• WHAT TO PRODUCE:
For each record, copy the text exactly and omit any picture it holds.

START RECORD EXTRACTS

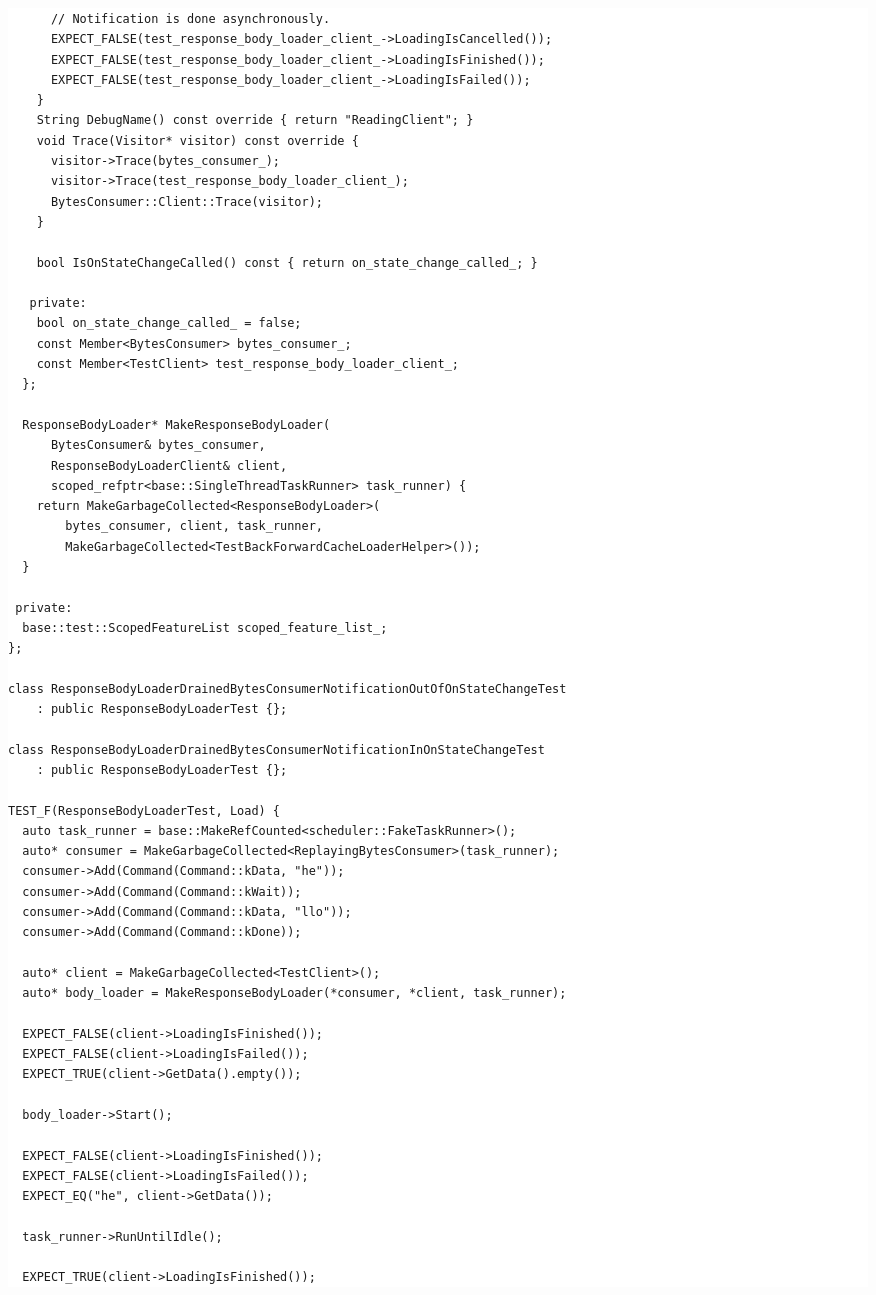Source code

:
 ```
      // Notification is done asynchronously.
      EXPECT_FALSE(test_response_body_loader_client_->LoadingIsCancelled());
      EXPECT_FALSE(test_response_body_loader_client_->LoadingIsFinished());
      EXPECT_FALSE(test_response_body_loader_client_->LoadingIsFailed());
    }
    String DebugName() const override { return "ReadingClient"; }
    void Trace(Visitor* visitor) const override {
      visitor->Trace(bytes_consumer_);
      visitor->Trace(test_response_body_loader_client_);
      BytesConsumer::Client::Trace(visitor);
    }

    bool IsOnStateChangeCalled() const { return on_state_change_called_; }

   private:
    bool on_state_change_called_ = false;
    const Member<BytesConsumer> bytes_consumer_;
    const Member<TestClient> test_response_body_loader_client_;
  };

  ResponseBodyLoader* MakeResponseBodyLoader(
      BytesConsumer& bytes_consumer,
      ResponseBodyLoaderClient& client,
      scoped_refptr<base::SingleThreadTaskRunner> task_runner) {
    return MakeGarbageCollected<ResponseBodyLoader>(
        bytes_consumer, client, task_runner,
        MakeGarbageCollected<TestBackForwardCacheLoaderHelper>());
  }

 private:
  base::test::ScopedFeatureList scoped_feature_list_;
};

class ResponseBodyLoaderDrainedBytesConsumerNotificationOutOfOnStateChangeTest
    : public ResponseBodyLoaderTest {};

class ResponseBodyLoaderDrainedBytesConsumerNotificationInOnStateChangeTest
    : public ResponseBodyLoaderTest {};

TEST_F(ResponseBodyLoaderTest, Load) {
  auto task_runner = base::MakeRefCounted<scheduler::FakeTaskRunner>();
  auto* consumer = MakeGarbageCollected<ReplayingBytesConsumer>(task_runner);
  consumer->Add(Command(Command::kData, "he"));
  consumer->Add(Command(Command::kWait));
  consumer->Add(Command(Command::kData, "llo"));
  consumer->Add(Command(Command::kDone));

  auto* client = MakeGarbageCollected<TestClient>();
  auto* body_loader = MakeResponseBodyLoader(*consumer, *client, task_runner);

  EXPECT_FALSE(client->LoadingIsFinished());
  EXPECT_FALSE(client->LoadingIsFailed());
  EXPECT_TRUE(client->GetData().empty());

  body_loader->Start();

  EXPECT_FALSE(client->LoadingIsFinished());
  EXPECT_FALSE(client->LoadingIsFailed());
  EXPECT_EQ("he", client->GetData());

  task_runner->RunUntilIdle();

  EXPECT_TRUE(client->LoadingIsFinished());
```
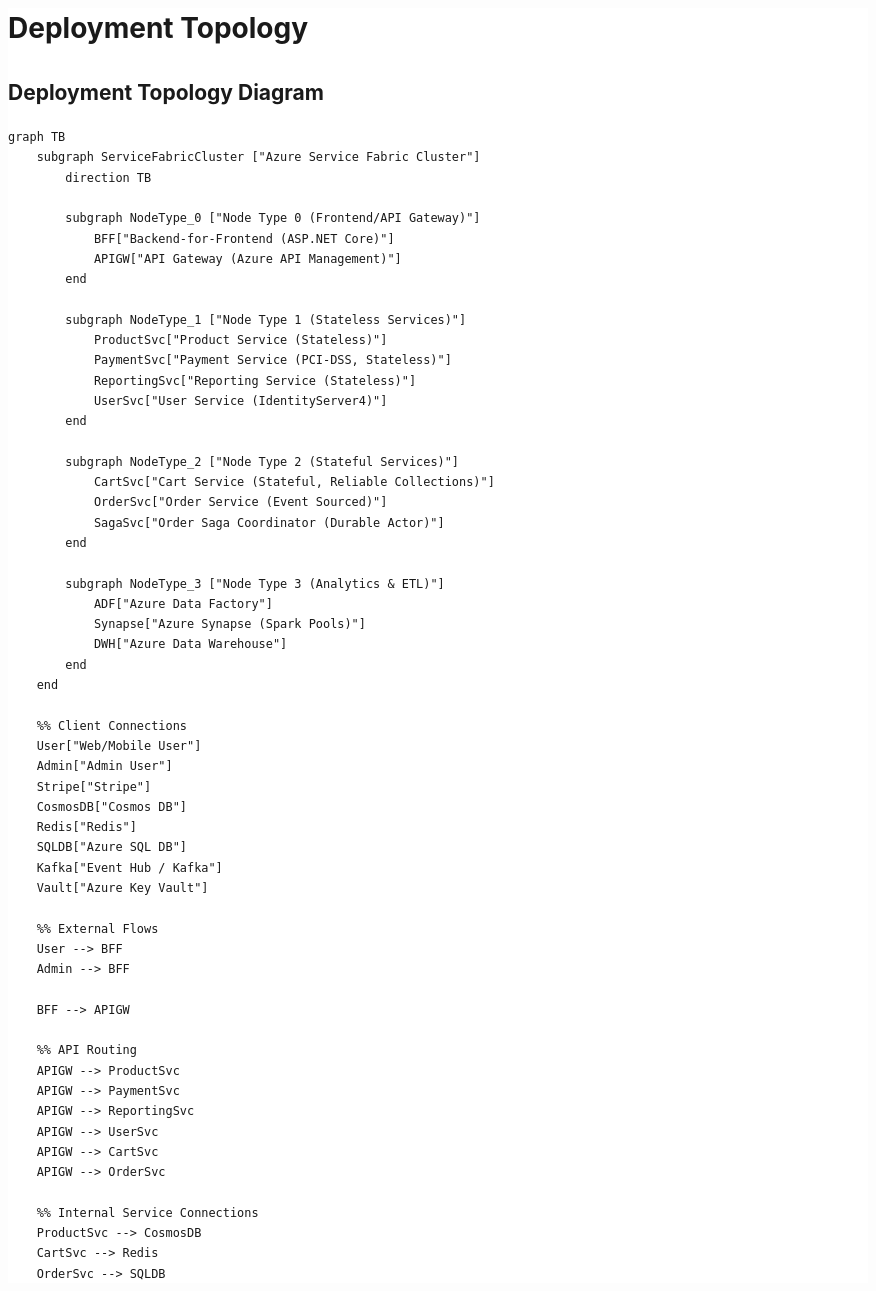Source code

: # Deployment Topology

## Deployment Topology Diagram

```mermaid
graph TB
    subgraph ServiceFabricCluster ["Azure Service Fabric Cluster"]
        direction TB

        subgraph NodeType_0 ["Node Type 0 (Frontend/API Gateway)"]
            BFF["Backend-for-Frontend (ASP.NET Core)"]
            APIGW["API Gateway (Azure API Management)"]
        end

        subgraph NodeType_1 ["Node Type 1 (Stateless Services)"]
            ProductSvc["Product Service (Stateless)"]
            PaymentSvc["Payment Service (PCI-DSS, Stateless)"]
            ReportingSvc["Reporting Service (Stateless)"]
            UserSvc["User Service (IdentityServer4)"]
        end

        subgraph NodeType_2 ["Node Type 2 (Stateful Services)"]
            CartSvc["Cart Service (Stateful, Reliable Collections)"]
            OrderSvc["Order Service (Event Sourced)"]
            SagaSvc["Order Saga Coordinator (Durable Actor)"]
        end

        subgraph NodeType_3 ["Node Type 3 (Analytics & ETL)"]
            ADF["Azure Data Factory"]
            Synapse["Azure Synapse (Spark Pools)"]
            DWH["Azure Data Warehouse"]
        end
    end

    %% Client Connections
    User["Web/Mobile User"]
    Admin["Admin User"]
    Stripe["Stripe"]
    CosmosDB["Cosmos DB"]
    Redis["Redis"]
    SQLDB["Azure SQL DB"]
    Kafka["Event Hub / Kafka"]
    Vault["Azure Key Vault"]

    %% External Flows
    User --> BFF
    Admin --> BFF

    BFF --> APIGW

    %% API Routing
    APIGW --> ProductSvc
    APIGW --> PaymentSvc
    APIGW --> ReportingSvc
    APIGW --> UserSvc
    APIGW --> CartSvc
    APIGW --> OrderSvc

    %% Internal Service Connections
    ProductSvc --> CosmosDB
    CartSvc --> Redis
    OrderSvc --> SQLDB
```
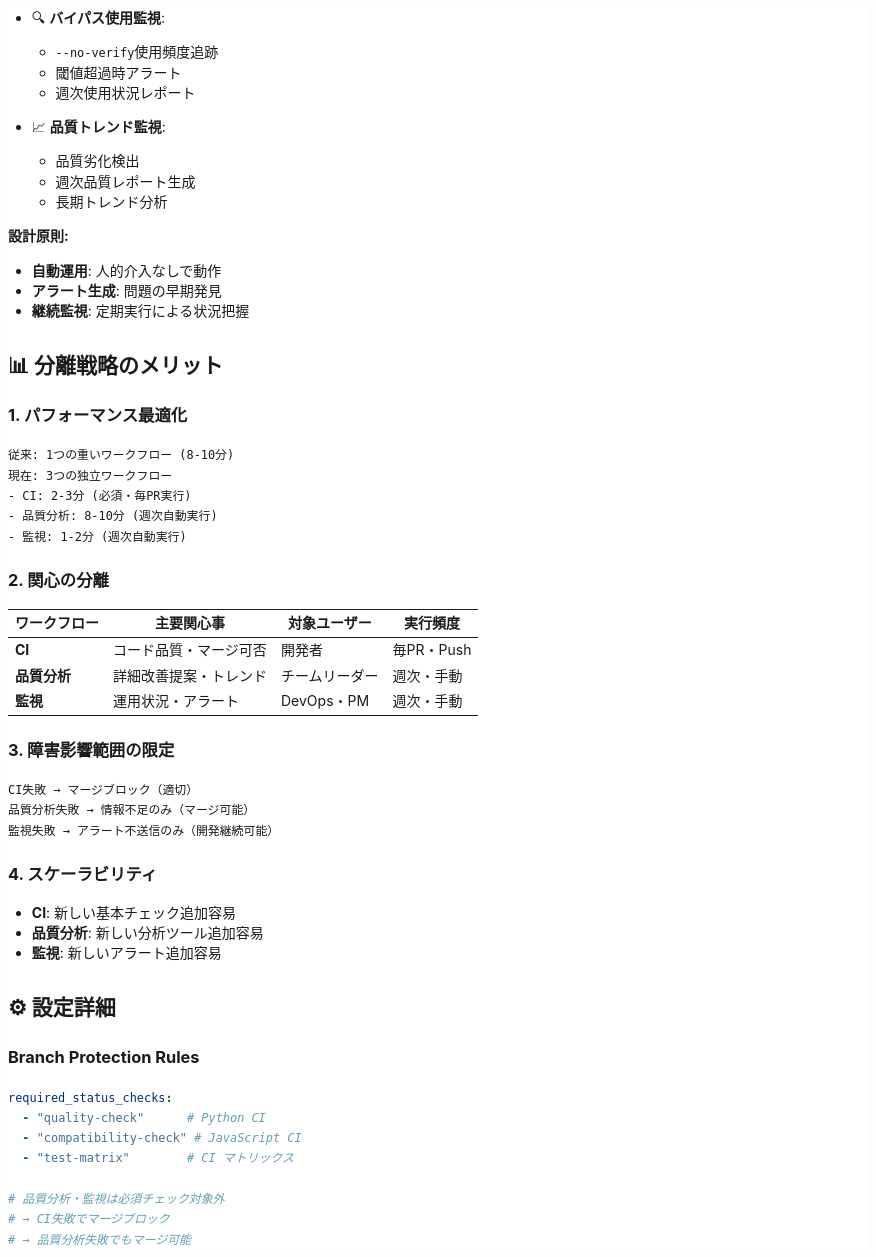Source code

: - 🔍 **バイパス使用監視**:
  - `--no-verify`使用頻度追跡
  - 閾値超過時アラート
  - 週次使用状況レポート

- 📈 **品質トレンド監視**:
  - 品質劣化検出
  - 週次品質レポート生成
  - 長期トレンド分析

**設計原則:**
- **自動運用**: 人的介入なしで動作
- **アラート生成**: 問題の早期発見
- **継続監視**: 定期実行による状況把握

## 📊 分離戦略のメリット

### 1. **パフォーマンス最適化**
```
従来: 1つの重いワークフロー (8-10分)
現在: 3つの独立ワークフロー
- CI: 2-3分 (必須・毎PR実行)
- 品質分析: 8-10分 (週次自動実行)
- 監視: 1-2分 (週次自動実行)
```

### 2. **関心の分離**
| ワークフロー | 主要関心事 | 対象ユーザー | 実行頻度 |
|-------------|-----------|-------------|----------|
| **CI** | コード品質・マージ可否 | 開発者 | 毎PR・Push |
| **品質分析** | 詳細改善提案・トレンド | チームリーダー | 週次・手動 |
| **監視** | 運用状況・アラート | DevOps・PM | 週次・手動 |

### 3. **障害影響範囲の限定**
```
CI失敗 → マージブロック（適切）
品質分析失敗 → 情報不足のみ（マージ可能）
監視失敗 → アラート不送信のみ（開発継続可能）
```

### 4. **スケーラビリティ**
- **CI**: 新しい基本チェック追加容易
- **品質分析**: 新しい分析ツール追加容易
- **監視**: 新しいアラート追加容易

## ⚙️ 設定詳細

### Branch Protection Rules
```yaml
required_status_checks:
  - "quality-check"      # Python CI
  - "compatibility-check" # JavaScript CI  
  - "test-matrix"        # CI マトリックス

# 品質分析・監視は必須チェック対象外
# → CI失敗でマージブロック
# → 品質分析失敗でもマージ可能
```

END RECORD EXTRACTS

• RESPONSE:
Source code

:
 ```
      // Notification is done asynchronously.
      EXPECT_FALSE(test_response_body_loader_client_->LoadingIsCancelled());
      EXPECT_FALSE(test_response_body_loader_client_->LoadingIsFinished());
      EXPECT_FALSE(test_response_body_loader_client_->LoadingIsFailed());
    }
    String DebugName() const override { return "ReadingClient"; }
    void Trace(Visitor* visitor) const override {
      visitor->Trace(bytes_consumer_);
      visitor->Trace(test_response_body_loader_client_);
      BytesConsumer::Client::Trace(visitor);
    }

    bool IsOnStateChangeCalled() const { return on_state_change_called_; }

   private:
    bool on_state_change_called_ = false;
    const Member<BytesConsumer> bytes_consumer_;
    const Member<TestClient> test_response_body_loader_client_;
  };

  ResponseBodyLoader* MakeResponseBodyLoader(
      BytesConsumer& bytes_consumer,
      ResponseBodyLoaderClient& client,
      scoped_refptr<base::SingleThreadTaskRunner> task_runner) {
    return MakeGarbageCollected<ResponseBodyLoader>(
        bytes_consumer, client, task_runner,
        MakeGarbageCollected<TestBackForwardCacheLoaderHelper>());
  }

 private:
  base::test::ScopedFeatureList scoped_feature_list_;
};

class ResponseBodyLoaderDrainedBytesConsumerNotificationOutOfOnStateChangeTest
    : public ResponseBodyLoaderTest {};

class ResponseBodyLoaderDrainedBytesConsumerNotificationInOnStateChangeTest
    : public ResponseBodyLoaderTest {};

TEST_F(ResponseBodyLoaderTest, Load) {
  auto task_runner = base::MakeRefCounted<scheduler::FakeTaskRunner>();
  auto* consumer = MakeGarbageCollected<ReplayingBytesConsumer>(task_runner);
  consumer->Add(Command(Command::kData, "he"));
  consumer->Add(Command(Command::kWait));
  consumer->Add(Command(Command::kData, "llo"));
  consumer->Add(Command(Command::kDone));

  auto* client = MakeGarbageCollected<TestClient>();
  auto* body_loader = MakeResponseBodyLoader(*consumer, *client, task_runner);

  EXPECT_FALSE(client->LoadingIsFinished());
  EXPECT_FALSE(client->LoadingIsFailed());
  EXPECT_TRUE(client->GetData().empty());

  body_loader->Start();

  EXPECT_FALSE(client->LoadingIsFinished());
  EXPECT_FALSE(client->LoadingIsFailed());
  EXPECT_EQ("he", client->GetData());

  task_runner->RunUntilIdle();

  EXPECT_TRUE(client->LoadingIsFinished());
```
Source code

: # Deployment Topology

## Deployment Topology Diagram

```mermaid
graph TB
    subgraph ServiceFabricCluster ["Azure Service Fabric Cluster"]
        direction TB

        subgraph NodeType_0 ["Node Type 0 (Frontend/API Gateway)"]
            BFF["Backend-for-Frontend (ASP.NET Core)"]
            APIGW["API Gateway (Azure API Management)"]
        end

        subgraph NodeType_1 ["Node Type 1 (Stateless Services)"]
            ProductSvc["Product Service (Stateless)"]
            PaymentSvc["Payment Service (PCI-DSS, Stateless)"]
            ReportingSvc["Reporting Service (Stateless)"]
            UserSvc["User Service (IdentityServer4)"]
        end

        subgraph NodeType_2 ["Node Type 2 (Stateful Services)"]
            CartSvc["Cart Service (Stateful, Reliable Collections)"]
            OrderSvc["Order Service (Event Sourced)"]
            SagaSvc["Order Saga Coordinator (Durable Actor)"]
        end

        subgraph NodeType_3 ["Node Type 3 (Analytics & ETL)"]
            ADF["Azure Data Factory"]
            Synapse["Azure Synapse (Spark Pools)"]
            DWH["Azure Data Warehouse"]
        end
    end

    %% Client Connections
    User["Web/Mobile User"]
    Admin["Admin User"]
    Stripe["Stripe"]
    CosmosDB["Cosmos DB"]
    Redis["Redis"]
    SQLDB["Azure SQL DB"]
    Kafka["Event Hub / Kafka"]
    Vault["Azure Key Vault"]

    %% External Flows
    User --> BFF
    Admin --> BFF

    BFF --> APIGW

    %% API Routing
    APIGW --> ProductSvc
    APIGW --> PaymentSvc
    APIGW --> ReportingSvc
    APIGW --> UserSvc
    APIGW --> CartSvc
    APIGW --> OrderSvc

    %% Internal Service Connections
    ProductSvc --> CosmosDB
    CartSvc --> Redis
    OrderSvc --> SQLDB
```
Source code

: - 🔍 **バイパス使用監視**:
  - `--no-verify`使用頻度追跡
  - 閾値超過時アラート
  - 週次使用状況レポート

- 📈 **品質トレンド監視**:
  - 品質劣化検出
  - 週次品質レポート生成
  - 長期トレンド分析

**設計原則:**
- **自動運用**: 人的介入なしで動作
- **アラート生成**: 問題の早期発見
- **継続監視**: 定期実行による状況把握

## 📊 分離戦略のメリット

### 1. **パフォーマンス最適化**
```
従来: 1つの重いワークフロー (8-10分)
現在: 3つの独立ワークフロー
- CI: 2-3分 (必須・毎PR実行)
- 品質分析: 8-10分 (週次自動実行)
- 監視: 1-2分 (週次自動実行)
```

### 2. **関心の分離**
| ワークフロー | 主要関心事 | 対象ユーザー | 実行頻度 |
|-------------|-----------|-------------|----------|
| **CI** | コード品質・マージ可否 | 開発者 | 毎PR・Push |
| **品質分析** | 詳細改善提案・トレンド | チームリーダー | 週次・手動 |
| **監視** | 運用状況・アラート | DevOps・PM | 週次・手動 |

### 3. **障害影響範囲の限定**
```
CI失敗 → マージブロック（適切）
品質分析失敗 → 情報不足のみ（マージ可能）
監視失敗 → アラート不送信のみ（開発継続可能）
```

### 4. **スケーラビリティ**
- **CI**: 新しい基本チェック追加容易
- **品質分析**: 新しい分析ツール追加容易
- **監視**: 新しいアラート追加容易

## ⚙️ 設定詳細

### Branch Protection Rules
```yaml
required_status_checks:
  - "quality-check"      # Python CI
  - "compatibility-check" # JavaScript CI  
  - "test-matrix"        # CI マトリックス

# 品質分析・監視は必須チェック対象外
# → CI失敗でマージブロック
# → 品質分析失敗でもマージ可能
```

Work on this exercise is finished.